View mandag's profile


4 posts in 2203 days

#10 posted 10-03-2012 08:03 PM


View TonyWard's profile


748 posts in 4470 days

#11 posted 10-03-2012 10:04 PM


Thank you for acknowledging the source of this bandsawn box.

A tip, if the back of the block is bandsawn first then bandsaw the drawers it is easier to glue and close the entry points to each drawer then glue the back onto the block. Then proceed to bandsaw the area about the drawers and bandsaw the external shape. If the block is squared it makes it a whole lot easier to work with, through these various stages.

Hopefully my new web site will be up and running very soon, then there will be a number of new bandsawn box making concepts to enjoy!

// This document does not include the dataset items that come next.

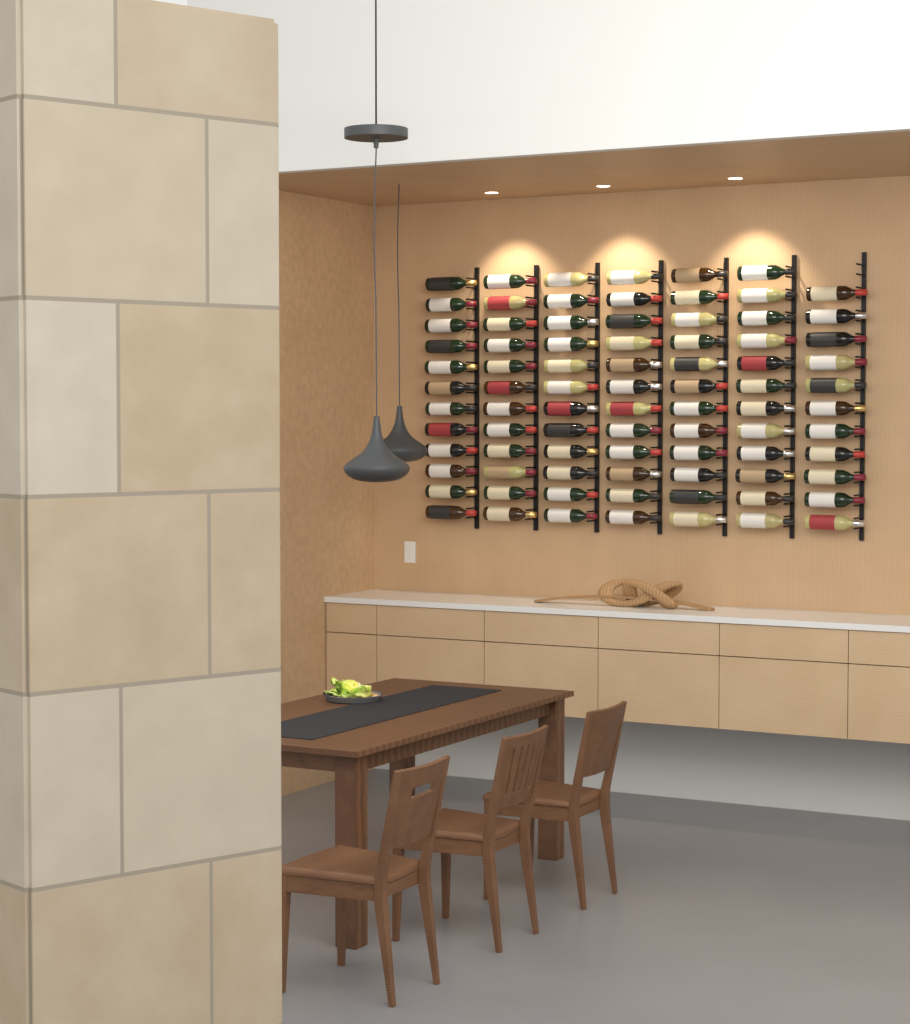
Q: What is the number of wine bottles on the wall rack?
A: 83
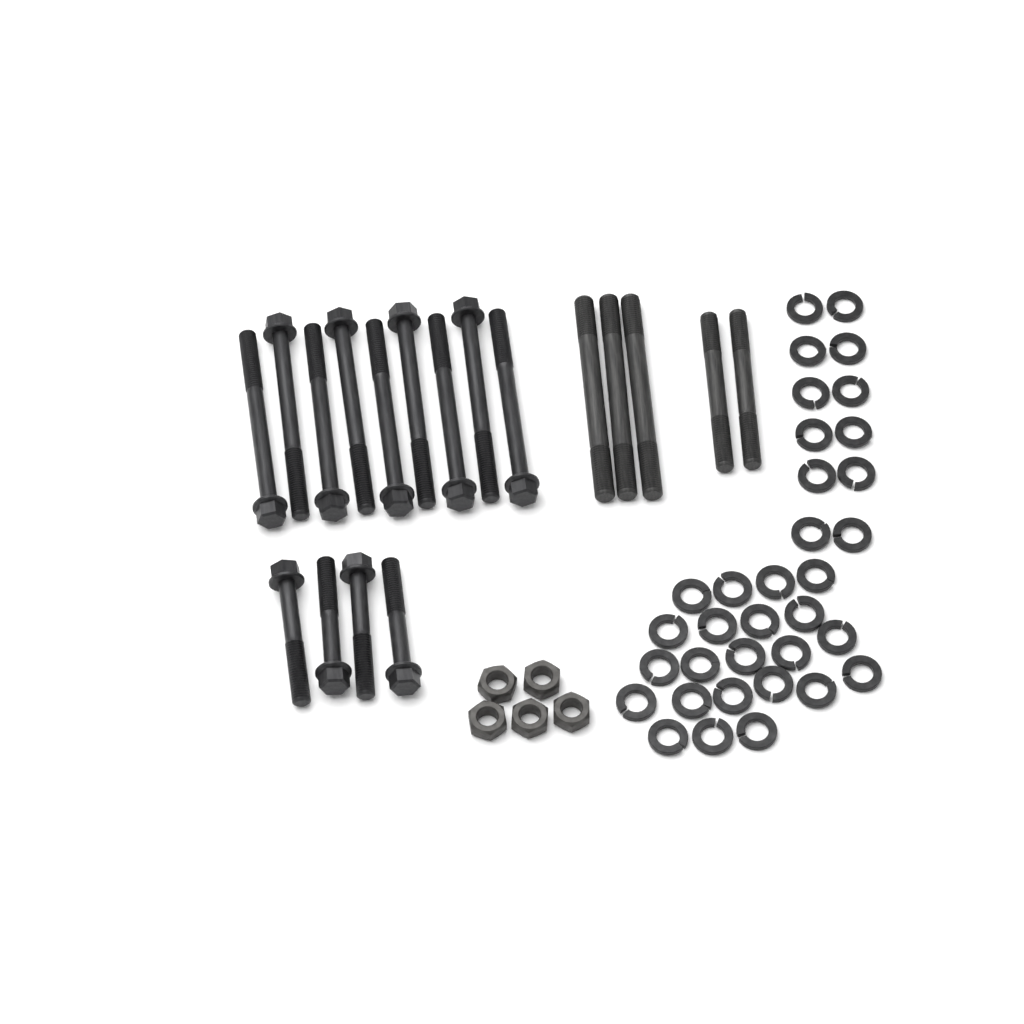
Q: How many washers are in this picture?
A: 34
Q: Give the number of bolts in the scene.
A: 13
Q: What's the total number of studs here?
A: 5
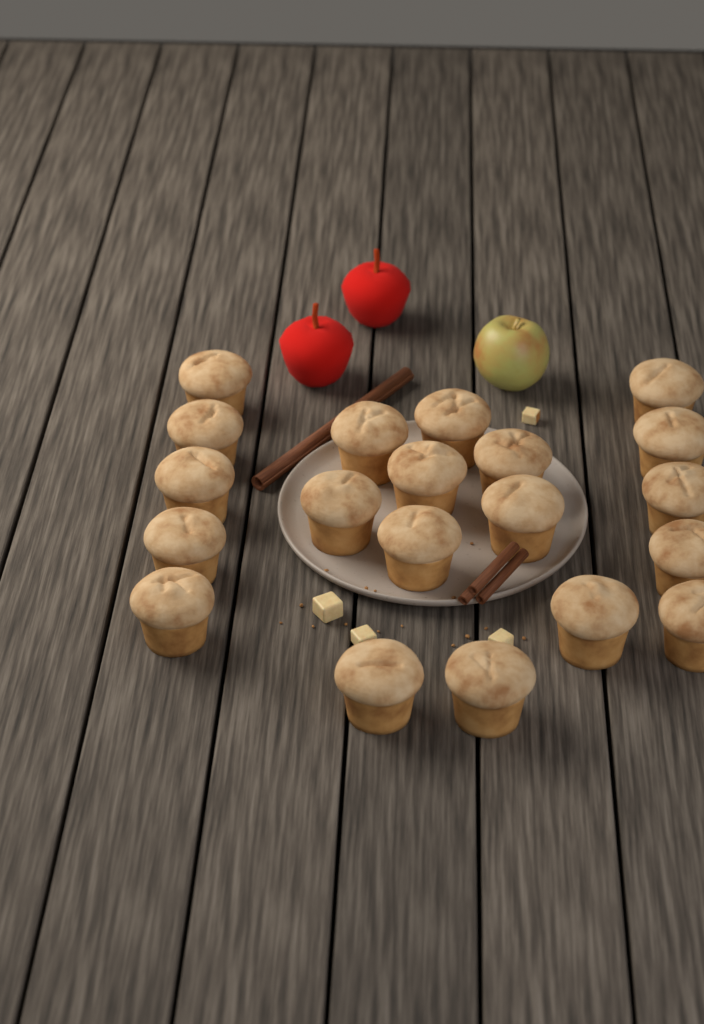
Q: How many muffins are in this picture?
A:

View  woodshaver Tony C   's profile

woodshaver Tony C

6174 posts in 3495 days

#12 posted 10-03-2012 10:42 PM

Great looking box!

-- St Augustine FL, Experience is the sum of our mistakes!

View woodworm's profile


14470 posts in 3733 days

#13 posted 10-04-2012 12:01 AM

I like it.

-- masrol, kuala lumpur, MY.

View Monte Pittman's profile

Monte Pittman

29865 posts in 2480 days

#14 posted 10-04-2012 12:15 AM

Hey Paul, that’s really nice.

-- Nature created it, I just assemble it.

View Tennessee's profile


2880 posts in 2656 days

#15 posted 10-04-2012 12:41 AM

Larry: I cut off the back, then did the outside air gap, then the drawers, then laid the back onto the unit as I had cut it, and with a scribe, went through the air gaps and copied out on the back as much of the backs as I could, then cut them out. I then glued on the pieces, and sanded them in place. And a bandfile is actually an electric tool. You can see my review of two, the Harbor Freight and the Proxxon bandfile. It’s in the reviews, only about a week old.

Tony, I am so impressed with your work, I was heartbroken when you took your website down for rebuild. I tried to make some changes in mine so as to not copy directly, but obviously as you know, this is a version of one of your more famous boxes. Thanks for the tip, and thanks for the post!
By the way, I still look at your single box unit that stems up like a flower with the single drawer sticking out like a flower, and still have not quite got the cuts down straight. I apologize, I cannot remember the name of it, but when I first saw it, I was spellbound as to how someone could do that on a bandsaw!